Everyone knows about the inventions of such men as Edison and Marconi, the sorts of inventions that truly brought us to the modern age. It sounds like a stretch to claim that the man who definitively answered the question of whether a trotting horse ever completely leaves the ground also changed the world. However, Rebecca Solnit has written an original biography of the photographer Eadweard Muybridge, _River of Shadows: Eadweard Muybridge and the Technological Wild West_ (Viking) which centers on how Muybridge, by splitting motion into split-second bits, changed the nature of our perception of time and space in a way that brought us inevitably to Hollywood and to Silicon Valley. She writes, "Muybridge was a doorway, a pivot between that old world and ours, and to follow him is to follow the choices that got us here." As biography, the book is inevitably thin. Muybridge kept no journals and there are few letters, and details about his remarkable life are hard to come by; the basics, of course, are here. Solnit says, "Most of what is known about Muybridge makes him seem a hollow conduit for his work, with only a few vain remarks to personalize the prodigal accomplishments." Rather than biography, as a series of essays on the importance of his work, the book is original and fun.
Muybridge's life and work are inextricably bound with the brand-new state of California, but he was born in 1830 over a family shop in England, in Kingston-upon-Thames. He lit out for San Francisco, where he worked as a bookseller. He made a name for himself in photography, however, which was a relatively new and demanding art. He was among the first to photograph the wilderness of Yosemite, using huge plates for images that are still dramatic. Muybridge stepped into fame with a commission from Leland Stanford, one of the famous robber barons who had made his fortune on the railways. Stanford had a hobby of raising race horses and he wanted to do it all as scientifically as possible. Some horsemen maintained that trotting horses always had at least one foot on the ground, while Stanford maintained that the horse became airborne in each stride; neither side had any way to demonstrate its position, for although one could stare at trotting horses eternally, the motion was simply too fast to make out. There is a legend that Stanford had a big bet on the issue, but Stanford was not a betting man, only one who wanted to raise and race horses scientifically. Muybridge had already had a commission to photograph Stanford's house and properties, and was asked to consider the problem of the trotting horse. Muybridge was instrumental in technological breakthroughs to make the famous series of photos happen, involving film and shutter speed, as well as the development of a way to trigger a set of cameras at just the right time.
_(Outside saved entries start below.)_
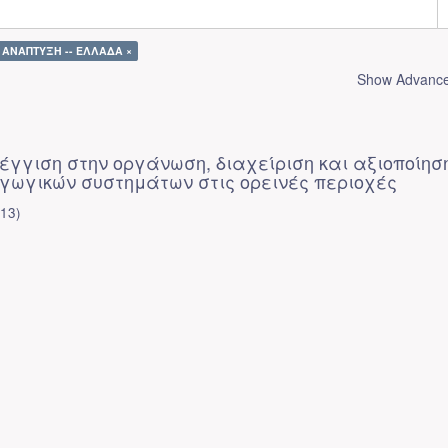
Η ΑΝΑΠΤΥΞΗ -- ΕΛΛΑΔΑ ×
Show Advanced
έγγιση στην οργάνωση, διαχείριση και αξιοποίησ
γωγικών συστημάτων στις ορεινές περιοχές
013
)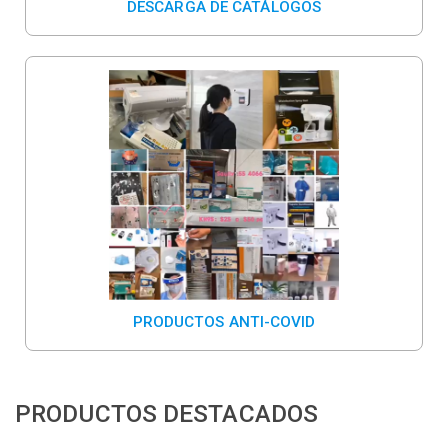
DESCARGA DE CATÁLOGOS
PRODUCTOS ANTI-COVID
PRODUCTOS DESTACADOS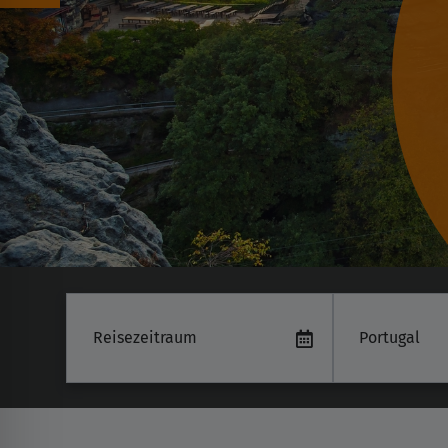
Portugal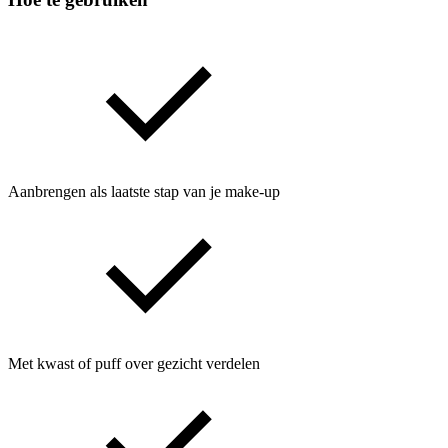
Aanbrengen als laatste stap van je make-up
Met kwast of puff over gezicht verdelen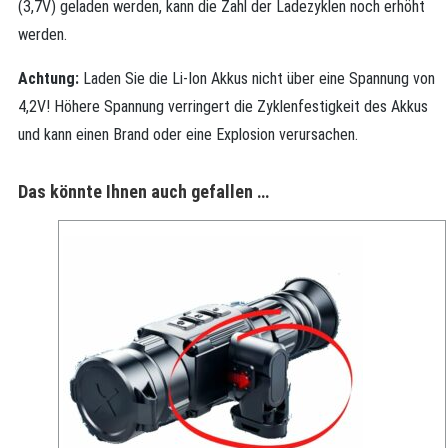
(3,7V) geladen werden, kann die Zahl der Ladezyklen noch erhöht
werden.
Achtung:
Laden Sie die Li-Ion Akkus nicht über eine Spannung von
4,2V! Höhere Spannung verringert die Zyklenfestigkeit des Akkus
und kann einen Brand oder eine Explosion verursachen.
Das könnte Ihnen auch gefallen …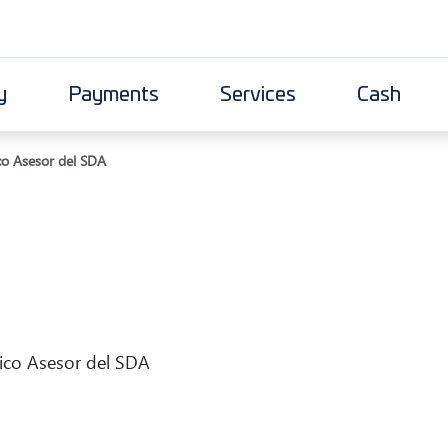
y
Payments
Services
Cash
co Asesor del SDA
ico Asesor del SDA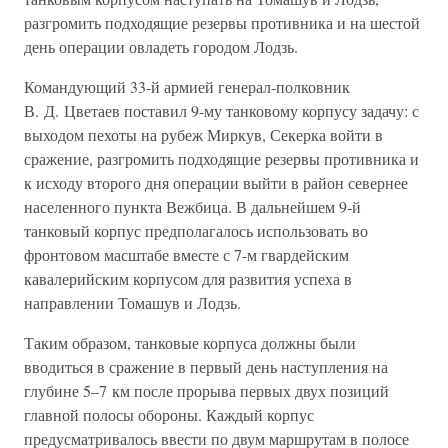
разгромить подходящие резервы противника и на шестой
день операции овладеть городом Лодзь.
Командующий 33-й армией генерал-полковник
В. Д. Цветаев поставил 9-му танковому корпусу задачу: с
выходом пехоты на рубеж Миркув, Секерка войти в
сражение, разгромить подходящие резервы противника и
к исходу второго дня операции выйти в район севернее
населенного пункта Вежбица. В дальнейшем 9-й
танковый корпус предполагалось использовать во
фронтовом масштабе вместе с 7-м гвардейским
кавалерийским корпусом для развития успеха в
направлении Томашув и Лодзь.
Таким образом, танковые корпуса должны были
вводиться в сражение в первый день наступления на
глубине 5–7 км после прорыва первых двух позиций
главной полосы обороны. Каждый корпус
предусматривалось ввести по двум маршрутам в полосе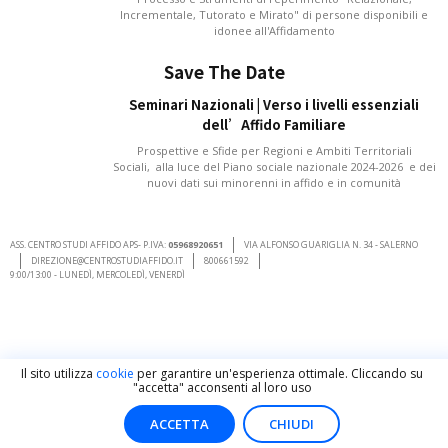
Incrementale, Tutorato e Mirato" di persone disponibili e
idonee all'Affidamento
Save The Date
Seminari Nazionali | Verso i livelli essenziali
dell’Affido Familiare
Prospettive e Sfide per Regioni e Ambiti Territoriali
Sociali, alla luce del Piano sociale nazionale 2024-2026 e dei
nuovi dati sui minorenni in affido e in comunità
ASS. CENTRO STUDI AFFIDO APS- P.IVA:
05968920651
VIA ALFONSO GUARIGLIA N. 34 - SALERNO
DIREZIONE@CENTROSTUDIAFFIDO.IT
800661592
9:00/13:00 - LUNEDÌ, MERCOLEDÌ, VENERDÌ
Il sito utilizza
cookie
per garantire un'esperienza ottimale. Cliccando su
"accetta" acconsenti al loro uso
ACCETTA
CHIUDI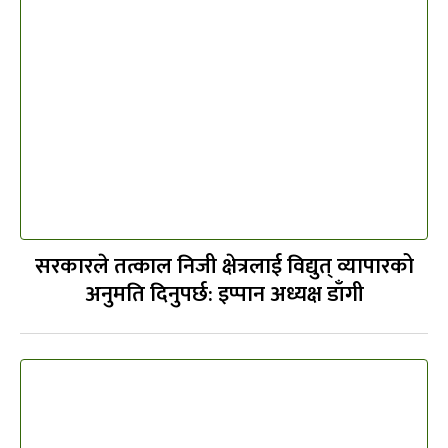
सरकारले तत्काल निजी क्षेत्रलाई विद्युत् व्यापारको
अनुमति दिनुपर्छ: इप्पान अध्यक्ष डाँगी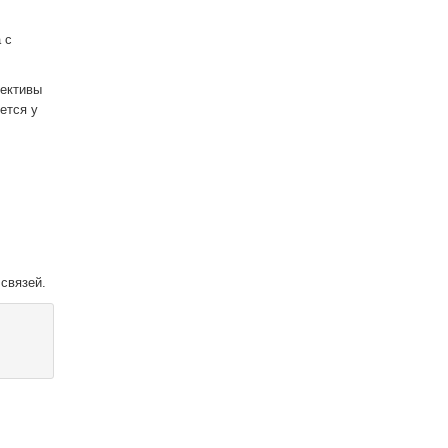
 с
пективы
ется у
связей.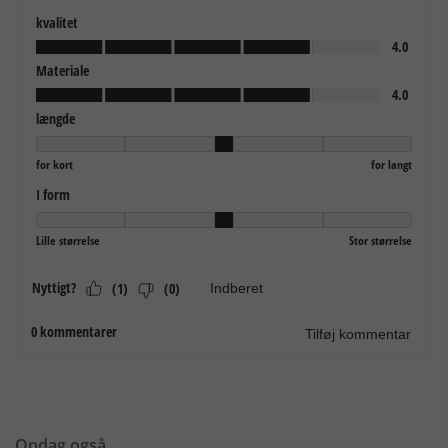
Opdag også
Solving the technology was only a minor part of his contribution; he went on to run the photographs together so that they became a loop of action, the forebear of the movies. Muybridge's work was so startling that it was denounced .... and cartoon parodies were printed showing a horse's legs in "authentic" wildly impossible positions. His subsequent studies of other animals and humans in motion are still in print, still a vital resource for artists.
Solnit has used the life of Muybridge to gather information on widely dispersed subjects that she ties into the biography with wonderful facility. Wyatt Earp, Mary Pickford, and Thomas Edison are all here. There are digressions about the invention of the time zones, the resettlement and slaughter of the Indians, Hewlitt-Packard, and much more. Solnit's wide-ranging account makes it feasible that Muybridge was the father of the moving image, and that from his work descends the age of images in film, television, and internet.